つい最近、スタッフとの研修の中で、該当率100%になった質問があります。それは「利用者(要介護者)から暴力やハラスメントを受けたことがありますか?」というものです。私自身を含めて、スタッフの全員が、利用者から暴力やハラスメントを受けたことがあったのです。
実は、介護事業者の側からすると、この話は、とてもオープンにしにくいのです。「それを我慢するのが、介護職の仕事でしょう」という意見を持っているご家族も少なくありません。「その程度のことで、ハラスメントと騒ぐな」といった逆ギレもあります。
一般には知られていないと思いますが、現場からすると、介護職が受ける暴言や暴力の数は、尋常ではありません。すでに緊急事態であることを理解してもらいたいです。事情はいろいろあると思います。認知症の症状のせいと言われてしまえば「我慢しなくては」と感じます。
介護職は、虐待に関する研修を受けています。しかし、そうした研修のほとんどは、介護職が虐待の加害者にならないようにするものがほとんどです。その内容も「いつでも大きな気持ちで優しさを忘れず、多少の暴力やハラスメントは我慢してくださいね」というものになりがちです。
ですが本当は、介護職が利用者から暴力やハラスメントを受けないようにするためのノウハウに関する研修も必要だと思います。しかし、そのような研修があるという話は、あまり聞いたことがありません。
介護職が受ける暴力やハラスメントは、利用者からのものだけではありません。実は、雇い主となる介護事業者の経営層からのものも少なくないと感じています。介護保険制度が始まったことによって幕を開けた介護業界は、そこからまだ20年も経っていない、若い業界なのです。
正直、ひとつの企業としては未熟な面も多く、スタッフの育成の前に、経営層の育成が必要な業界と思っています。ちょっとしたトラブルがあった場合、介護業界の経営層の少なからぬ人々は、現場の介護職を攻撃対象にします。
よく、介護職が介護事業者のところを退職するのは「日頃のストレスがたまったことが原因」と報道されますよね。ただ、そのストレスというのは、なにも利用者からきているものだけでなく、職場の上司である経営層からのものも大きいと考えるべきだと思います。

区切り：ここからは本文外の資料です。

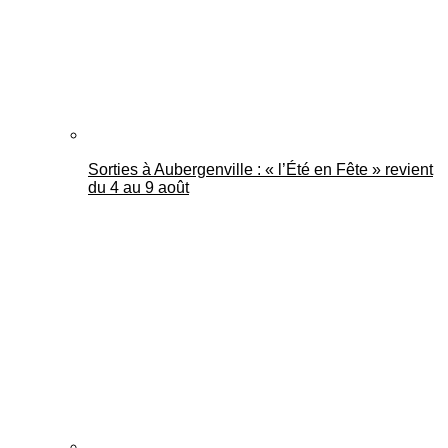
Sorties à Aubergenville : « l’Été en Fête » revient
du 4 au 9 août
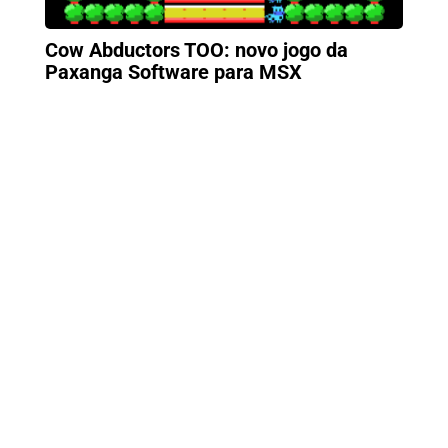
Cow Abductors TOO: novo jogo da
Paxanga Software para MSX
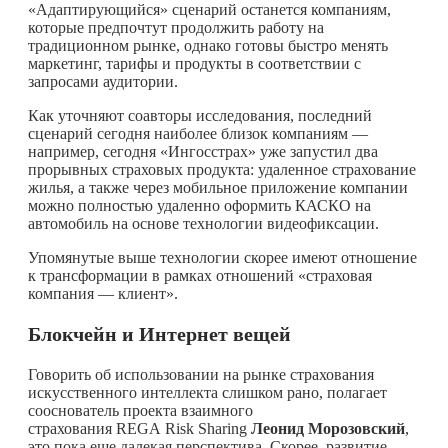
«Адаптирующийся» сценарий останется компаниям,
которые предпочтут продолжить работу на
традиционном рынке, однако готовы быстро менять
маркетинг, тарифы и продукты в соответствии с
запросами аудитории.
Как уточняют соавторы исследования, последний
сценарий сегодня наиболее близок компаниям —
например, сегодня «Ингосстрах» уже запустил два
прорывных страховых продукта: удаленное страхование
жилья, а также через мобильное приложение компании
можно полностью удаленно оформить КАСКО на
автомобиль на основе технологии видеофиксации.
Упомянутые выше технологии скорее имеют отношение
к трансформации в рамках отношений «страховая
компания — клиент».
Блокчейн и Интернет вещей
Говорить об использовании на рынке страхования
искусственного интеллекта слишком рано, полагает
cооснователь проекта взаимного
страхования REGA Risk Sharing
Леонид Морозовский
,
это пока еще далекая перспектива. Скорее, развитие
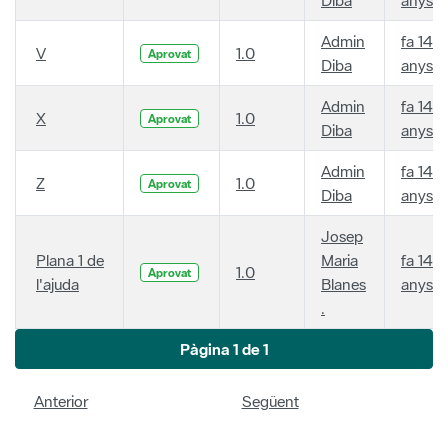
Admin
fa 14
V
1.0
Aprovat
Diba
anys
Admin
fa 14
X
1.0
Aprovat
Diba
anys
Admin
fa 14
Z
1.0
Aprovat
Diba
anys
Josep
Plana 1 de
Maria
fa 14
1.0
Aprovat
l'ajuda
Blanes
anys
.
Pàgina 1 de 1
Anterior
Següent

ここまで、介護職を擁護してきましたが、介護職による利用者の虐待は、起こってはいけない事です。それに、ニュースとして取り上げられるのは、全体で起こっている虐待の氷山の一角にすぎません。
ただ、こうした虐待を減らすためには、介護職に対する、介護職が虐待の加害者にならないための研修だけでは不十分だと思うのです。介護に関わるみんなが、他者に対して暴力やハラスメントをしないという、当たり前のことを学んでいかないとならないのです。その点では、介護職は、もっと守られるべきだと思っています。

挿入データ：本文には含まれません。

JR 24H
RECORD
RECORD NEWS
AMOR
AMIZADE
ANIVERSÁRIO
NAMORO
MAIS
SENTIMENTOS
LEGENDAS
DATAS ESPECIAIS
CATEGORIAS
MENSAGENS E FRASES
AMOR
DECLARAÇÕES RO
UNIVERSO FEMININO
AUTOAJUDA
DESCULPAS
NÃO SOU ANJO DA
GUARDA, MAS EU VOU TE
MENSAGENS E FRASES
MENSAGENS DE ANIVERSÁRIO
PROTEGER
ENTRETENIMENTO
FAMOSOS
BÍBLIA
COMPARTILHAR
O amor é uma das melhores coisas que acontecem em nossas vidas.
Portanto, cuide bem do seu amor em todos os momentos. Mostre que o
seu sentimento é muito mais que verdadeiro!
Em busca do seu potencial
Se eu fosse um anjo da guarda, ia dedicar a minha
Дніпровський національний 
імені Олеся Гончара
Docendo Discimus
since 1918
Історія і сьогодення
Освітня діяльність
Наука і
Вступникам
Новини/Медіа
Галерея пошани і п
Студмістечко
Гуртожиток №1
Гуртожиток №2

私が自分で介護事業者を立ち上げると決めた理由の一つに、介護職がきちんと仕事の結果を手にすることができ、暴力やハラスメントを受けることがない職場を作りたかったということがあります。
私自身が経験してきた「介護職のほうが周囲から受ける虐待」を、なんとかしたいという気持ちを、今も強く願っています。そして、願うだけでなく、実際に自分が行動しなければ、現状は変わりません。そのためには、介護職が受けている暴力やハラスメントを、世間の人々に知ってもらうための活動をしていくつもりです。
KAIGO LAB の皆様が、記事として取り上げていらっしゃる内容は、今後の介護業界を変えていく、大きな力になると思っています。きれいごとの通用する仕事などないというのが私の考えですが、とくに介護業界は、フンワリ、やわらかなイメージで、現実から目をそむけながら、介護職の確保を目指しているように感じてなりません。
こちらの記事から、介護業界の現実を理解する人々が増え、具体的な改善点を考え、そのための行動をおこす人々が増えて行くことを希望しています。現実から目をそむけない記事を、これからも胸を熱くして待っています。